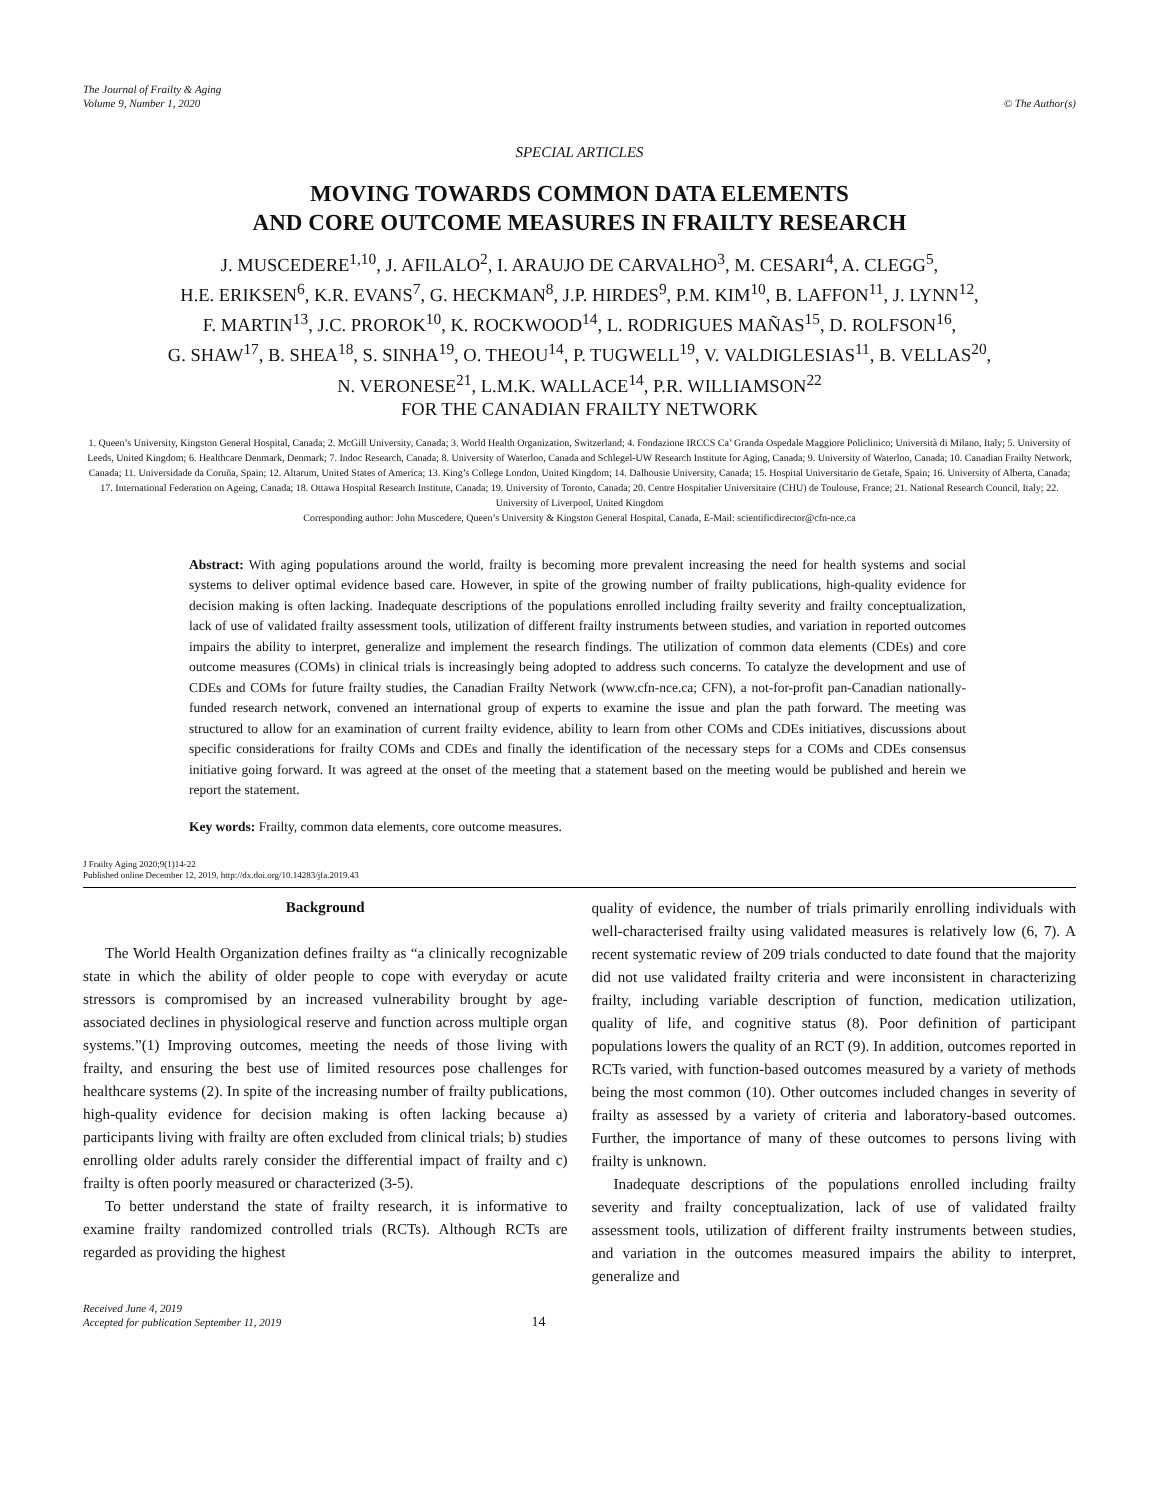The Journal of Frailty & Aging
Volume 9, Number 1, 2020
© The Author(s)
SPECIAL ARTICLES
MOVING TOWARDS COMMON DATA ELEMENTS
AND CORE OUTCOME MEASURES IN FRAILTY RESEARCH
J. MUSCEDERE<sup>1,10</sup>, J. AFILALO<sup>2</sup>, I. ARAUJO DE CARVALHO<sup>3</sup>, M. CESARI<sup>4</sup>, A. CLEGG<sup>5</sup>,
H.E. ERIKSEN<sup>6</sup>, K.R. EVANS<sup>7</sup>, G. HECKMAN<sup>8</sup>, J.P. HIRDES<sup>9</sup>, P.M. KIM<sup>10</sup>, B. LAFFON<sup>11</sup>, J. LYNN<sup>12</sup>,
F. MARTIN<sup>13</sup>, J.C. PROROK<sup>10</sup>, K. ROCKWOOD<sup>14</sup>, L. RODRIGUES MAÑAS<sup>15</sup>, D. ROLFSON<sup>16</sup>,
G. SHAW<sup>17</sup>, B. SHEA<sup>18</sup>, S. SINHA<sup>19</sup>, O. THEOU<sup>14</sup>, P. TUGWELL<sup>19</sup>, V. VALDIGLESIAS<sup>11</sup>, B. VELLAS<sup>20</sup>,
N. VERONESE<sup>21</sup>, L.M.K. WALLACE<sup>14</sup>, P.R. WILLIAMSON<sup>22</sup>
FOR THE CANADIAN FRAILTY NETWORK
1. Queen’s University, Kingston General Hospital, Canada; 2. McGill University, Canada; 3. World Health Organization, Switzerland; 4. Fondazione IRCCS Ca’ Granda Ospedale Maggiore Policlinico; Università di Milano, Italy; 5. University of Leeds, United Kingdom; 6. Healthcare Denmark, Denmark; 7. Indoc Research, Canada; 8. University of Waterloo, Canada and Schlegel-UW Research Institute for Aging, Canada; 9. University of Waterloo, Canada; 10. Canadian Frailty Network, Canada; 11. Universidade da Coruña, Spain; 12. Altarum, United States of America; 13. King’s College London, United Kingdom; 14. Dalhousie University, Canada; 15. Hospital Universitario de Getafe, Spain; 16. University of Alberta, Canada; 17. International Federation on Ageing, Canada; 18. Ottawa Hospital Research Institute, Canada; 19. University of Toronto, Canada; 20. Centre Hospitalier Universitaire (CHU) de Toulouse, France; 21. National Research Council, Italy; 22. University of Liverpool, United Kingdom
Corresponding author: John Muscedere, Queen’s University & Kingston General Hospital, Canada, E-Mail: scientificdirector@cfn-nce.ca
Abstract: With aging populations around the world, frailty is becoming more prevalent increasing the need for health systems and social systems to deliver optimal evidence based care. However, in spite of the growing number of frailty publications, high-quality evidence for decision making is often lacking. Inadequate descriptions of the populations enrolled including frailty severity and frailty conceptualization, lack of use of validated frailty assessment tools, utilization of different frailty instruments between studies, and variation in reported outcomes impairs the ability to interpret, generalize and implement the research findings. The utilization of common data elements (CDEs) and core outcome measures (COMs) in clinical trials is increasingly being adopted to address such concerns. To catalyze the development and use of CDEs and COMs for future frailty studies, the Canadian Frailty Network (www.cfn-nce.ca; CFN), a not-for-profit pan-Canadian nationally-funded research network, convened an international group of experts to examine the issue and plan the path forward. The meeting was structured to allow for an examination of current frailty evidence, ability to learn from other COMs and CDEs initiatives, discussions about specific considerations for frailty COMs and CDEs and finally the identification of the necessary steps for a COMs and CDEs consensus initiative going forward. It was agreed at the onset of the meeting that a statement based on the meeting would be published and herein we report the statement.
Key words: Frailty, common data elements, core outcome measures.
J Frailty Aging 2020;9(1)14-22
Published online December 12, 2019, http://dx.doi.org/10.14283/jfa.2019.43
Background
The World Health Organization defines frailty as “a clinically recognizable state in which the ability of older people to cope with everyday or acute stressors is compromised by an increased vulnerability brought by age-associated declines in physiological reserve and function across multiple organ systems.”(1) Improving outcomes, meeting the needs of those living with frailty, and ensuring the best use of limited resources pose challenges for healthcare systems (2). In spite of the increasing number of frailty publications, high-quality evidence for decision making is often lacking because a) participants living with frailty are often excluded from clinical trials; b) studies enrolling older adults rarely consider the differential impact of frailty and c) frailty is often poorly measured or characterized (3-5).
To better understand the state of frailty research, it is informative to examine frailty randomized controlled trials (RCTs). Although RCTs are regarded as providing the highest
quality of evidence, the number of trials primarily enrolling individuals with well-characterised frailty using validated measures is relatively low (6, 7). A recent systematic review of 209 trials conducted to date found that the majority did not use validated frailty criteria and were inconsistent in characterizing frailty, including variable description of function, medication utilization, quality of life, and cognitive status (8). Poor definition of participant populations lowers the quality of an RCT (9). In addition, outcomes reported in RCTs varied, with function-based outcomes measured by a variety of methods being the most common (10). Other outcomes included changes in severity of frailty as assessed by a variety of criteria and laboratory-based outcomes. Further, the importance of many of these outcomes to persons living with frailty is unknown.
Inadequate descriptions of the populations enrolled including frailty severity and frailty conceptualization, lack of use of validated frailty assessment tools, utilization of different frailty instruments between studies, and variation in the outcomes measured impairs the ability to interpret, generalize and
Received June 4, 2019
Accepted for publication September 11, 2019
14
━━━━━━━━━━
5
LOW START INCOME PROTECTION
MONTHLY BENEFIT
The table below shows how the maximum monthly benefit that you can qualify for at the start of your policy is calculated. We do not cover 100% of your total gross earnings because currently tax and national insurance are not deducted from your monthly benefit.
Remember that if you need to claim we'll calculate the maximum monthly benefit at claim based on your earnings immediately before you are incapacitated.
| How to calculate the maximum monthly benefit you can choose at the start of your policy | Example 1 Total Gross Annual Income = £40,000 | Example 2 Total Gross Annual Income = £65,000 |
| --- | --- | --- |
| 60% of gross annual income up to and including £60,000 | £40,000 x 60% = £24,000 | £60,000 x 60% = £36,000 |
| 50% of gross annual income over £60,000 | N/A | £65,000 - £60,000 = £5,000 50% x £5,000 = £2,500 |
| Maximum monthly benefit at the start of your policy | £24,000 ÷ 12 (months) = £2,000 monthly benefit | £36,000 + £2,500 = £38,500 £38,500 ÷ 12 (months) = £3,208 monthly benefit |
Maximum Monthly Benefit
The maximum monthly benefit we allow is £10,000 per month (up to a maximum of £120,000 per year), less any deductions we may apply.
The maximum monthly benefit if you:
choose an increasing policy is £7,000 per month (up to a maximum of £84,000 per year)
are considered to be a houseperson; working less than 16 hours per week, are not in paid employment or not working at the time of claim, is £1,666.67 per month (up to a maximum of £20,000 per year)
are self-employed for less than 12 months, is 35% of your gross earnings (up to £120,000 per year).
━━━━━━━━━━
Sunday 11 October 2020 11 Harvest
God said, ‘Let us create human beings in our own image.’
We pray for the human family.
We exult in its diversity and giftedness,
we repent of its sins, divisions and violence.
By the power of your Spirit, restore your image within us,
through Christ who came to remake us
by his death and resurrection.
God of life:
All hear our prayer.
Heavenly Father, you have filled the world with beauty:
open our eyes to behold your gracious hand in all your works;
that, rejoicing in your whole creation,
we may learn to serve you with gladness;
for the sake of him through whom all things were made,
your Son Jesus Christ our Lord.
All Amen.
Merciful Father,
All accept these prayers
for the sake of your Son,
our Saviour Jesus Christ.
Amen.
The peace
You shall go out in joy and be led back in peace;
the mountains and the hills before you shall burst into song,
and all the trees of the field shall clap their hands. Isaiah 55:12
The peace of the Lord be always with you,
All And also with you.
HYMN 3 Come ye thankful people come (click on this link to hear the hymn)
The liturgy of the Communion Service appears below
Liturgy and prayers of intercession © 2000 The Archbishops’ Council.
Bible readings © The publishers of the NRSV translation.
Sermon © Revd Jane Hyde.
━━━━━━━━━━
TASK BRIEF:
Set down exactly the lines of the data above, beginning with the line that has "SPECIAL ARTICLES" and ending with the line that has "J. MUSCEDERE<sup>1,10</sup>, J.", and no others.

YOUR SOLUTION:
SPECIAL ARTICLES
MOVING TOWARDS COMMON DATA ELEMENTS
AND CORE OUTCOME MEASURES IN FRAILTY RESEARCH
J. MUSCEDERE<sup>1,10</sup>, J. AFILALO<sup>2</sup>, I. ARAUJO DE CARVALHO<sup>3</sup>, M. CESARI<sup>4</sup>, A. CLEGG<sup>5</sup>,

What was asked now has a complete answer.